Executive Counsel highlighted three cases the U.S. Supreme Court recently agreed to review that will impact at once the economic value of existing patents and decisions about where corporate IP investment should be allocated.
This blog has reviewed Microsoft v. i4i (is “clear and convincing” is the appropriate burden of proof for questions of patent invalidity) and Global-Tech v. SEB (how far “intent” goes in proving inducement to infringe).
On February 28, the Supreme Court heard oral arguments for Leland Stanford Junior Universotu v. Roche, a case that will clarify whether the Bayh-Dole Act framework governs the ownership of patent rights when research is federally funded.
In 1988, a Stanford researcher developed a novel process that resulted in a test for AIDS. Unfortunately, though the researcher worked for Stanford (as an employee), he was double dipping and had signed a contract with a private company to work on the same research. The resulting patents were granted to Stanford, but Roche (under license with the private company) has been selling the technology to hospitals since 1996.
In 2005, Stanford accused Roche of infringement and triumphed in federal district court, only to lose on appeal.
So here is the issue in front of the Supreme Court, as framed on SCOTUSBLOG:
Issue: Whether a federal contractor university’s statutory right under the Bayh-Dole Act in inventions arising from federally funded research can be terminated unilaterally by an individual inventor through a separate agreement purporting to assign the inventor’s rights to a third party.

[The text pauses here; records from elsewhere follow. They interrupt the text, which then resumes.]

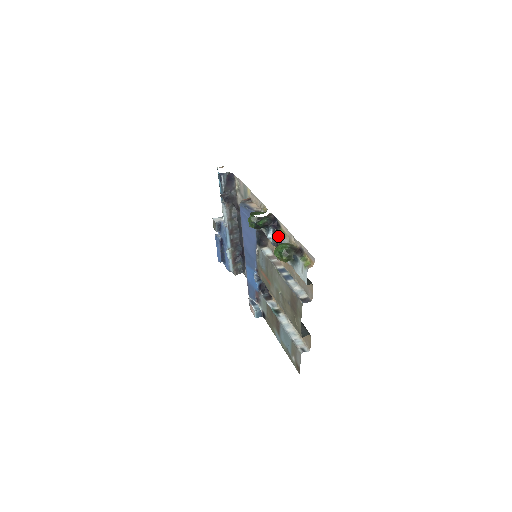
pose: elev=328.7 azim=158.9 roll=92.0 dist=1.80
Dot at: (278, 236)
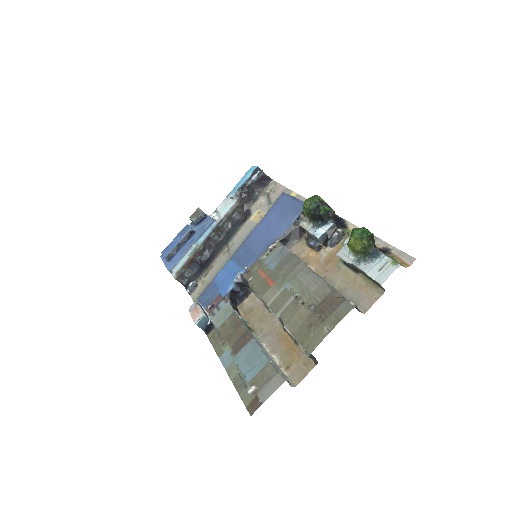
Dot at: (337, 234)
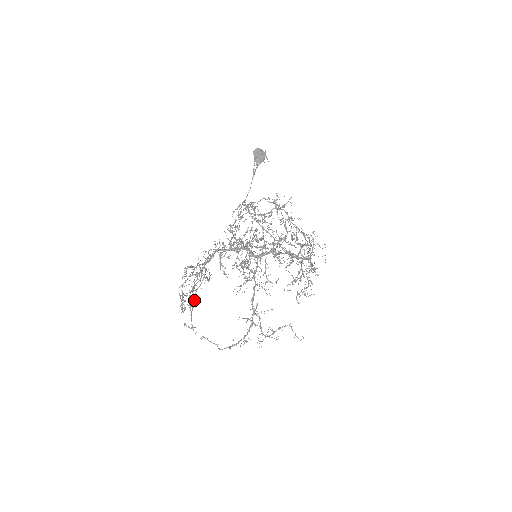
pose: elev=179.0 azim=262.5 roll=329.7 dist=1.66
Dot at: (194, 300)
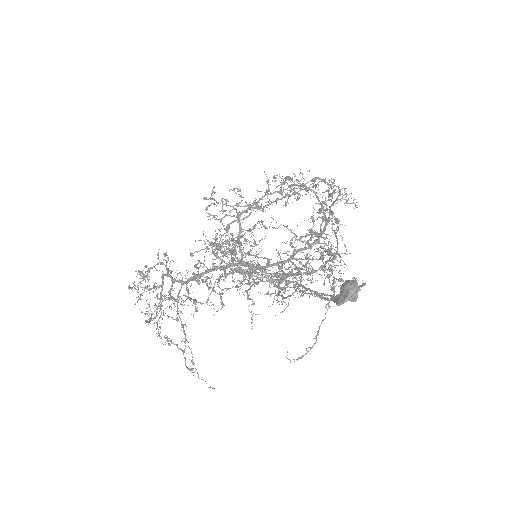
Dot at: occluded
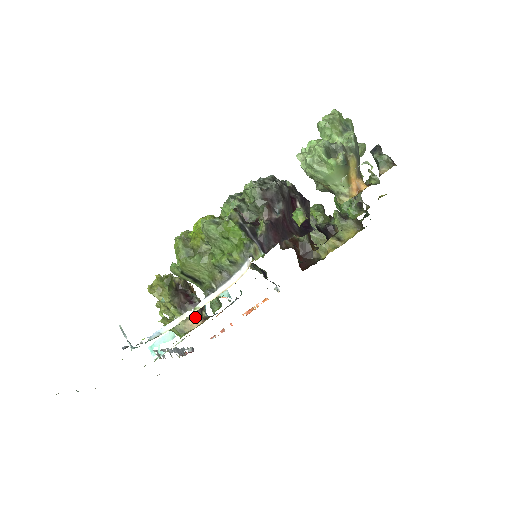
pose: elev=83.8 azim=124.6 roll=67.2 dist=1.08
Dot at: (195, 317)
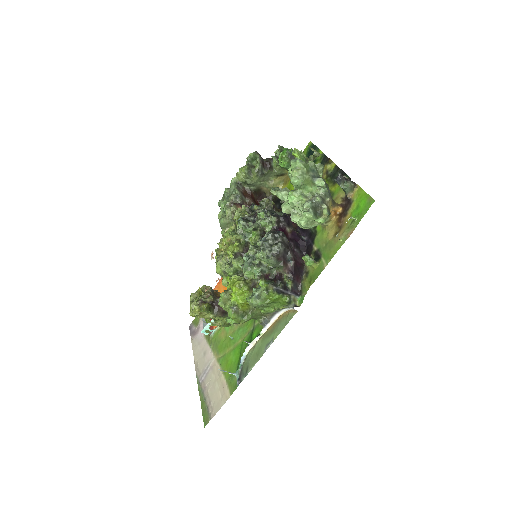
Dot at: occluded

Plain English: A federal statute gives universities the patent rights to any invention created in part with federal funds. The question is whether a university employee involved in the invention can sell rights in the invention to a third party, without the university’s consent.
More than 25 organizations, private companies, and individuals have offered amici curiae to the court. Supporting the appellate court, private companies assert that granting Stanford patent rights would reduce opportunities for the public to benefit from the invention. The Obama Administration and university groups claim the opposite is true, that federally funded research advances the public interest…that’s its purpose.
One thing for valuators to watch: If the Supreme Court rules that the Bayh-Dole Act does not control questions of patent ownership, companies acquiring patents from universities and research centers will need to include a review of all related, private company-inventor contracts as part of their due diligence.